What needs to be done
Show each line of the data below that has the string "denn" in it.

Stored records
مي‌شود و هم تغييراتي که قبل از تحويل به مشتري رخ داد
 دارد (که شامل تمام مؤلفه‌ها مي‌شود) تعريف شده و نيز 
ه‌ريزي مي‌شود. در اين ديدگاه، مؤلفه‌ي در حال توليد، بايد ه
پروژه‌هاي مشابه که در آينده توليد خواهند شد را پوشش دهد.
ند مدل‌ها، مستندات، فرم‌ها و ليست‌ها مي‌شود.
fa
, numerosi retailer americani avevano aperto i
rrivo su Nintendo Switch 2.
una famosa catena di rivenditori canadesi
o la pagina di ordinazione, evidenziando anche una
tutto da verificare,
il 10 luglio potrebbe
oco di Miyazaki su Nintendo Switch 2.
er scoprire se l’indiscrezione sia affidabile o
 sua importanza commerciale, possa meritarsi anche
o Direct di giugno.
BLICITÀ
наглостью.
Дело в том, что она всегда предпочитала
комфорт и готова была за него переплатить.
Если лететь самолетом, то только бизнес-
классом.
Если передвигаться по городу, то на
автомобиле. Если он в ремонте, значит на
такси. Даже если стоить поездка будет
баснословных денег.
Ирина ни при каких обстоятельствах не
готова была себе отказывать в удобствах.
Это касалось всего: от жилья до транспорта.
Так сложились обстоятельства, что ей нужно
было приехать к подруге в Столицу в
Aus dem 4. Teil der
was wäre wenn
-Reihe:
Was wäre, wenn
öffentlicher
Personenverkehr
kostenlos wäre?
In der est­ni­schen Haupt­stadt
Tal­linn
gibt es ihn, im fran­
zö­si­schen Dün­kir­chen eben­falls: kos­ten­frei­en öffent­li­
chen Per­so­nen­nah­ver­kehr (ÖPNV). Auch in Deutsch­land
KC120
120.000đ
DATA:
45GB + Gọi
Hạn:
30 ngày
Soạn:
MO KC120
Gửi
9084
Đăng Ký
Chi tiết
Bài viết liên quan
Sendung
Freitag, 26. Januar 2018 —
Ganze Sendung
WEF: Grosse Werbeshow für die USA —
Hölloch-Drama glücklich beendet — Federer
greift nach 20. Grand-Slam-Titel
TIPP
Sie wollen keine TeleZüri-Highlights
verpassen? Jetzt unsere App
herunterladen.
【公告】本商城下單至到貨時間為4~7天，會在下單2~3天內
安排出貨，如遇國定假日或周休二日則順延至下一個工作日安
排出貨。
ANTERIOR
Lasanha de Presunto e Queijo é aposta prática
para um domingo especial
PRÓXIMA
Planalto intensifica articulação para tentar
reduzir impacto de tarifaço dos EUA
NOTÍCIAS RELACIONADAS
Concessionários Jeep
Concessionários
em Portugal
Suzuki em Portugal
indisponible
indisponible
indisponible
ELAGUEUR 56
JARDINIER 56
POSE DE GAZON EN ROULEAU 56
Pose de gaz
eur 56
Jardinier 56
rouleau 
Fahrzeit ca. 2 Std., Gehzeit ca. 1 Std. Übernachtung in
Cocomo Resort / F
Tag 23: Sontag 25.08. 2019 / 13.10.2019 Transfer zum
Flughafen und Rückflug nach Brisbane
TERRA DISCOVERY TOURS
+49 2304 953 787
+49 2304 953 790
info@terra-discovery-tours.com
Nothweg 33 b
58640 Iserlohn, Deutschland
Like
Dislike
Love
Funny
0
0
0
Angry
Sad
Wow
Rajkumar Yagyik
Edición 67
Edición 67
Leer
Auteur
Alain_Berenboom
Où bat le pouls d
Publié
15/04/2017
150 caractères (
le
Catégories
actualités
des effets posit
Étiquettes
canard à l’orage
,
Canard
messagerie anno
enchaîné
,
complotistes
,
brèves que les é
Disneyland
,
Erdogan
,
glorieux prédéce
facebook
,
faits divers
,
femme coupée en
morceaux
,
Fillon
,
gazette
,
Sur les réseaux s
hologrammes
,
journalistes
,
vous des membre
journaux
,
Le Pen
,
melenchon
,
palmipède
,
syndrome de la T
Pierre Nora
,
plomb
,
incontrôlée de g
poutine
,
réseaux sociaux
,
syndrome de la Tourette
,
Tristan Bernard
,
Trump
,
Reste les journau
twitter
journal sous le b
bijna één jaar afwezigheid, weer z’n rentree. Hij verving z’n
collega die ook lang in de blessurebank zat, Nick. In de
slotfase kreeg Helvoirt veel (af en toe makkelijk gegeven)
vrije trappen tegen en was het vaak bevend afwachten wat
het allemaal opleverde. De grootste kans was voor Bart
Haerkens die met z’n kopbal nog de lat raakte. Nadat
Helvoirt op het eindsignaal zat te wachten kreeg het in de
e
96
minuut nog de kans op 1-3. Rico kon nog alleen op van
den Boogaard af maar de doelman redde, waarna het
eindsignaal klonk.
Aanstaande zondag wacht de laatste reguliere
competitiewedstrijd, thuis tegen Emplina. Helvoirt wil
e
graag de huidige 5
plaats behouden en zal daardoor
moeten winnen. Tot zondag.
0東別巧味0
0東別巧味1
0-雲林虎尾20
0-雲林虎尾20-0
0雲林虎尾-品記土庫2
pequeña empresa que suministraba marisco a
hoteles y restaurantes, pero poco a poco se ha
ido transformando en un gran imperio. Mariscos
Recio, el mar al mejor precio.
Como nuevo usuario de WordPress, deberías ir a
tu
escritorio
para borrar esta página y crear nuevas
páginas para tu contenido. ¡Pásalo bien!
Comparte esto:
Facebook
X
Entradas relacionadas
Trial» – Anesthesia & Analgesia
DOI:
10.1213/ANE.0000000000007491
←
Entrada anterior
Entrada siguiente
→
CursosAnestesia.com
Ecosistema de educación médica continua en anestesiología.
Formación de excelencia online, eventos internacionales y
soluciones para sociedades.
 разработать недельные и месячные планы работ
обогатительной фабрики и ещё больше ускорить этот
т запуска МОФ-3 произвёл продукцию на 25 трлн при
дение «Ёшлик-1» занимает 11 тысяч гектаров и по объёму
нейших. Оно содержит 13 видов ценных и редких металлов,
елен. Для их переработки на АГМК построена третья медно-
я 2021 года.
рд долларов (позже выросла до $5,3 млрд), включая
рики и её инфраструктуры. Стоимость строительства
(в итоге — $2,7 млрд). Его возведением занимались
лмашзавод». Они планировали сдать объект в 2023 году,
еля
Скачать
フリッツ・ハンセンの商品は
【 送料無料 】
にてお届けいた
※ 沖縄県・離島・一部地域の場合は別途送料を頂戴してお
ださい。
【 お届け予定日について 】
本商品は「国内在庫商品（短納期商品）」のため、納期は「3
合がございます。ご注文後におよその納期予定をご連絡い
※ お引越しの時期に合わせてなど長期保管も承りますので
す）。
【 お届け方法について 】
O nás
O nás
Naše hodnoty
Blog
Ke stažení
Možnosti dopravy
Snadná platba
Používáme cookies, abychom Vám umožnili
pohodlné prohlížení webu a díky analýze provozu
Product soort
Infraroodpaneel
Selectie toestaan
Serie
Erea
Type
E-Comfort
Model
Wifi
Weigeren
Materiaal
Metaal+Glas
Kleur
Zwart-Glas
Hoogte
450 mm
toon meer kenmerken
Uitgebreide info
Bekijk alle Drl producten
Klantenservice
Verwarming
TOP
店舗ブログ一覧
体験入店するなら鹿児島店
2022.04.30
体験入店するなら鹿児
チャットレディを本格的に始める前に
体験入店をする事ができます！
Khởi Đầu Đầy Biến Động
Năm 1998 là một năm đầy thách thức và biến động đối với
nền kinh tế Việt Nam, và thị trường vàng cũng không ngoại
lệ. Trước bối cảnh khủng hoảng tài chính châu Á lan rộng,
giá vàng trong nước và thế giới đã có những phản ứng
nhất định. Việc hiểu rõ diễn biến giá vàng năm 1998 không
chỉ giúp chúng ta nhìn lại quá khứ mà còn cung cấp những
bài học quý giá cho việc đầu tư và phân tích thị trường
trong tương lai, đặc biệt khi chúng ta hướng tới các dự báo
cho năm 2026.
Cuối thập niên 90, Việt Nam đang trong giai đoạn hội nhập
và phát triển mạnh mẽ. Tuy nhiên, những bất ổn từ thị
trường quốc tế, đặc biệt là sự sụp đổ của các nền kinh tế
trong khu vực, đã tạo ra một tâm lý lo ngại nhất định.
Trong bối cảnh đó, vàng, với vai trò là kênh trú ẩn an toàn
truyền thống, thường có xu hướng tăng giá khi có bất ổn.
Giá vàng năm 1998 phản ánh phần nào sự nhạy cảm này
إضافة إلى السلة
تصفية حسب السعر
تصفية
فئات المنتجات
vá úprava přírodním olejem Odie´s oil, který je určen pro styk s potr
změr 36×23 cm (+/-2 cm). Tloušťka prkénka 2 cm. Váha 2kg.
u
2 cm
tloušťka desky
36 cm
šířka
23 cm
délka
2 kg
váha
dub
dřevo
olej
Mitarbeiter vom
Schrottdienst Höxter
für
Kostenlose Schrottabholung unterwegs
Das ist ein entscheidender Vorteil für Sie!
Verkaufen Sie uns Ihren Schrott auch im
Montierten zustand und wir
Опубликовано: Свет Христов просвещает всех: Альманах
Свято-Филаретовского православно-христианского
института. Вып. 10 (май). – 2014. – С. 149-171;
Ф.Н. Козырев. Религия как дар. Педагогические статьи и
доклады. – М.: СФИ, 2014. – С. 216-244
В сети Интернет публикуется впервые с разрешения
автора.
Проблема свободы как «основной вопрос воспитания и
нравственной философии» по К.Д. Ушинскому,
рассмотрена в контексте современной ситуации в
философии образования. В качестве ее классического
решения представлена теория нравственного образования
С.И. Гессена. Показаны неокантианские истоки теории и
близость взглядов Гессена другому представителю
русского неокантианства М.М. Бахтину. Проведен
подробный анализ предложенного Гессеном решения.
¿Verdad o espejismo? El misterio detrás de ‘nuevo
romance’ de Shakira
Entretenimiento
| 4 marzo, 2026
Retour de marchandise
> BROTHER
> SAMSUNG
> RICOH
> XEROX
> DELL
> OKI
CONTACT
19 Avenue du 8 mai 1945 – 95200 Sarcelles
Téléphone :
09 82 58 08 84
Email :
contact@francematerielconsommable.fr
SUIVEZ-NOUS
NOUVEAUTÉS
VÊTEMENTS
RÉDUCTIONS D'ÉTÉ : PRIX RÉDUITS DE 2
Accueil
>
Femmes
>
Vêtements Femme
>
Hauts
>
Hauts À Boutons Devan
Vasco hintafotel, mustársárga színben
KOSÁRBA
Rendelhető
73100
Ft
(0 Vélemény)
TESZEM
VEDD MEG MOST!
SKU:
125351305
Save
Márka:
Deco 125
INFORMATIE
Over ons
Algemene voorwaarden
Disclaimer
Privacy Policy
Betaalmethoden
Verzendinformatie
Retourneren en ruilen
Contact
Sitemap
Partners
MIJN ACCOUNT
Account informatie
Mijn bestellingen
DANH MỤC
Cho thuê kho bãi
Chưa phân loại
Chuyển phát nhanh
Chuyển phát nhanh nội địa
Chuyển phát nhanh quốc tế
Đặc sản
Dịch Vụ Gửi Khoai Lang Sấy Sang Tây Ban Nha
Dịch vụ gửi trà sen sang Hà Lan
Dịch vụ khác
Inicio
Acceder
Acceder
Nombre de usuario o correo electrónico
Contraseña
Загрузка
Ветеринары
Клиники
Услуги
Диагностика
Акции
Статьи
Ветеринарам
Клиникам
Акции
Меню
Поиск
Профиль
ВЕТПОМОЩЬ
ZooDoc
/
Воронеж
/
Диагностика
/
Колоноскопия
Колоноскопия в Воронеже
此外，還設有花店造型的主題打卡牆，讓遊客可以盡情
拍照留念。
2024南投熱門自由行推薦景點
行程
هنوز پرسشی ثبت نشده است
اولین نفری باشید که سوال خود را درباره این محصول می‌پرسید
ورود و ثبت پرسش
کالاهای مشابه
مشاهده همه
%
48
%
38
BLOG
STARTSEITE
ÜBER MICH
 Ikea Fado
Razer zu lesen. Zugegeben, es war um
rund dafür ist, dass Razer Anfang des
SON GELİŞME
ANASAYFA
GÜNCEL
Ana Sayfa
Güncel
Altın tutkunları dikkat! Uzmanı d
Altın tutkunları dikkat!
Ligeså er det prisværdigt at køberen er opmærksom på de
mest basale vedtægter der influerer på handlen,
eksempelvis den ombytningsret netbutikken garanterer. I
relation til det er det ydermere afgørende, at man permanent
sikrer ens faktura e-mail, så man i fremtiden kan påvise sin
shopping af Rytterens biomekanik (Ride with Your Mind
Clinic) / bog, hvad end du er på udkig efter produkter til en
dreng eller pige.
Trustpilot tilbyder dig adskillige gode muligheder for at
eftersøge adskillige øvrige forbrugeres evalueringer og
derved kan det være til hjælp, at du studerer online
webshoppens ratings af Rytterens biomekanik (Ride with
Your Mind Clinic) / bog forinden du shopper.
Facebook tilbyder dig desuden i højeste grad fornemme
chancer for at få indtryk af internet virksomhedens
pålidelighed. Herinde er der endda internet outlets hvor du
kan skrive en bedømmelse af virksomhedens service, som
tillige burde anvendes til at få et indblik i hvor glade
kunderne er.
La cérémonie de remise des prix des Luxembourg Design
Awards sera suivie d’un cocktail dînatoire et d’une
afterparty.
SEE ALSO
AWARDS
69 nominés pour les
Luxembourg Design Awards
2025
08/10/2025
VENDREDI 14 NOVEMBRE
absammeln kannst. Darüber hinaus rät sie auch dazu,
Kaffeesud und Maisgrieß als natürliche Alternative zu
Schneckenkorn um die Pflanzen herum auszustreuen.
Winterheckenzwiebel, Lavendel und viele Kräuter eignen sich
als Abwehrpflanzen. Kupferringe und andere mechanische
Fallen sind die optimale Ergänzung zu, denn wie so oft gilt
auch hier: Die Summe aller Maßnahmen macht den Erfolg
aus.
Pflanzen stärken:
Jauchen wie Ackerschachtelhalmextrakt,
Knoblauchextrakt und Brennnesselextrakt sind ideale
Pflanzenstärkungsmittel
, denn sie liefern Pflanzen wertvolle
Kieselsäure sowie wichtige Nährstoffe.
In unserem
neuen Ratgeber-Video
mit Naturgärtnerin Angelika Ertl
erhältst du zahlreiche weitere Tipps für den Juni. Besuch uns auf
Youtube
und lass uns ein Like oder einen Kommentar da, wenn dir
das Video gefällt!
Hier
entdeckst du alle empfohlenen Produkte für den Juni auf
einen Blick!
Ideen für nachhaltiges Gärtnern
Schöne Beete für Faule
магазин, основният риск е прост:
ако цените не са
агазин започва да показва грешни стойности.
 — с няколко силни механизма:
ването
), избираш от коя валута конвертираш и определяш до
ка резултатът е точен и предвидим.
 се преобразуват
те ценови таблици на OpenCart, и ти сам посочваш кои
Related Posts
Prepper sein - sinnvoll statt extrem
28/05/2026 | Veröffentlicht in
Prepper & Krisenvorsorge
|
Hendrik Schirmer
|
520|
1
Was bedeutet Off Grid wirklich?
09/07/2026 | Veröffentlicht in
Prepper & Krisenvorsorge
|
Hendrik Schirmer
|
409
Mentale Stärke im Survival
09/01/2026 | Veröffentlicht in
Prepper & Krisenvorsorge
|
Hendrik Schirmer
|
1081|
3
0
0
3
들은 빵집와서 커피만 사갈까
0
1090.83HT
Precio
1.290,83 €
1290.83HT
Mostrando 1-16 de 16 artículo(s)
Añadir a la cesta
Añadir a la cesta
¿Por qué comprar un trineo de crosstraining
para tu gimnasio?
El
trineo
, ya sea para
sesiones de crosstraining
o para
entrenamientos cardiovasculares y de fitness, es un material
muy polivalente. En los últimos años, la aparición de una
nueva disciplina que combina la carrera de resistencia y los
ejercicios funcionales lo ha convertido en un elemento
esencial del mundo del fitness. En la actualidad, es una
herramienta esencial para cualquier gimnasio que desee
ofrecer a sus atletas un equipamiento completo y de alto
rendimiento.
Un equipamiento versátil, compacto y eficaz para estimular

Problem solution
Fallen sind die optimale Ergänzung zu, denn wie so oft gilt
, denn sie liefern Pflanzen wertvolle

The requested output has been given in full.